Trump, Brexit and Europe rumour and sigh drives markets..
Blain’s Mid-Morning Porridge – Jan 16th 2017
“[looking forward to].. Skiing with the grace of a rhinoceros recently acquainted with roller skates…”
(Apology: The porridge should start getting earlier through the coming weeks as I return to normal work mode, but for now it’s going to remain mid-morning rather than early-doors.)
Among the clutter of news, views and other noise moving markets this morning there are lots of opinions, speculations and fervid reasonings about the future post Trump, Brexit and European Elections. There is a light smattering of other stuff like oil, China and commodities, but overall the underlying forces that players are basing their market rationales upon look very like assumptions and “what-if” guessing games.
Nothing new in that.. markets react..
Aside from the worrying implication of geting paid in Sterling – the fact some currency analyst based in Aukland, that hot-bed of informed sterling knowledge, can confidently explain last night’s crash in sterling as “the growing understanding there is no other option except hard-Brexit”, fills me with fear. What does he know I don’t?
Aside from the fact Asian traders don’t seem to know a pound from a florin from a turd, I’ve got to be honest and admit I don’t have a breeze what a Hard-Brexit or a Soft-Brexit might actually be or mean. For some reason they remind me of the old song: “how many legs has a haggis? how high up can if fly? has it fins or some such things to propel it through the seas?” (If you are interested, I think I can even remember the tune..)

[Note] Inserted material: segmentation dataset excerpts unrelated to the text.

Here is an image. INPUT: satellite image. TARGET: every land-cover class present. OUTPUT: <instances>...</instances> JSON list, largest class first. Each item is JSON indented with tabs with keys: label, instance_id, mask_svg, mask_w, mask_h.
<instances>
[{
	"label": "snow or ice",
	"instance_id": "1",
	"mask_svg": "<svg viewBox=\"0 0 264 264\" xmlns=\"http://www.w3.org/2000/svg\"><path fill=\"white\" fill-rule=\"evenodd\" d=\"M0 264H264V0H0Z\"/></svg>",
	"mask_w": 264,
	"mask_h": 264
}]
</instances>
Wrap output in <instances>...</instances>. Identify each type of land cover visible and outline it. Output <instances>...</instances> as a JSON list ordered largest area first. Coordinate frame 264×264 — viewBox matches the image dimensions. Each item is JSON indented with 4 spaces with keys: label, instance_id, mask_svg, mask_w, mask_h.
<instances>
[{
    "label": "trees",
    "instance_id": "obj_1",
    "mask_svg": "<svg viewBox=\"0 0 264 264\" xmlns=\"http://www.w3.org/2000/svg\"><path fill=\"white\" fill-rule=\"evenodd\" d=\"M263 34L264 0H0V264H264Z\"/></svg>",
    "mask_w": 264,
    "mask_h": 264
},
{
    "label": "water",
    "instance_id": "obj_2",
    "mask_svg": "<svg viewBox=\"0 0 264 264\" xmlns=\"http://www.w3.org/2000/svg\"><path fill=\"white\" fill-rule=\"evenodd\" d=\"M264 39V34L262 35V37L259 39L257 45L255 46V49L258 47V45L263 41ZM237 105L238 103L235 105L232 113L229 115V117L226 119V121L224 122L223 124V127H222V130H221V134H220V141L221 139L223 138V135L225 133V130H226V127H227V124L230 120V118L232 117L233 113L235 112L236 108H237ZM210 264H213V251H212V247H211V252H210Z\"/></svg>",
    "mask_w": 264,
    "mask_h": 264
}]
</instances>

In the same way I don’t know if Donald Trump is going to be a good, bad, awful or terrible president. I’m pretty sure that each rant at whomever is in his sights at any particular time shouldn’t really be riling markets the way they are though. What I can do is make some educated guesses what Trump might actually mean – but I simply don’t know enough yet to do so. (Clue: I’m very positive on tax reform, but watching him treating Gove to some non-answers this morning wasn’t so hot. Seems to me the message to the UK is “I’ll talk to a failed and discredited Tory warlord because he opposed Europe”, rather than the PM of the country because she didn’t..)
And it’s much the same uncertainty thing about Europe. The vagaries of what a right-wing Dutch, a fiscally minded French, or an increasingly illegitimate Italian government are heading are real concerns – but difficult to define and model in the face of EU slipperyness. A clue here might be not to assume European electors will be so keen to play the “Die Liberal Die” card we saw smack the table during Brexit and Trump. European voters may vote more tactically, and the entrenched bureaucracies are smarter.
In the face of the current uncertainty drivers, an investment approach requires taking long term views. Not playing the momentary madness of the market’s frenetic stabs and haymaker swings at each piece of trivia or news, but finding a more long-term perspective.
Of course, taking a long term view in the face of such contradictory bluster isn’t easy. The UK is likely to come to some kind of positive accommodation with whatever the EU/Euro bloc becomes. How positive or negative Trump will be requires more information on what exactly his policies will be, versus the risk his foot gets firmly stuck in his mouth so deeply and early we don’t actually get the possible upside.. (I understand there is a significant book betting he’ll be impeached in months..)
I can’t say I disagree with the general assessment markets look overpriced. Justify current stock prices? Well.. perhaps tax reform and cuts will increase corporate earnings dramatically – but surely that is already discounted in prices?
Its likely to be a thin day with the US holiday and ahead of the inauguration on Friday, but I can’t help but wonder if that means opportunities are there to be seized as others pause to catch up?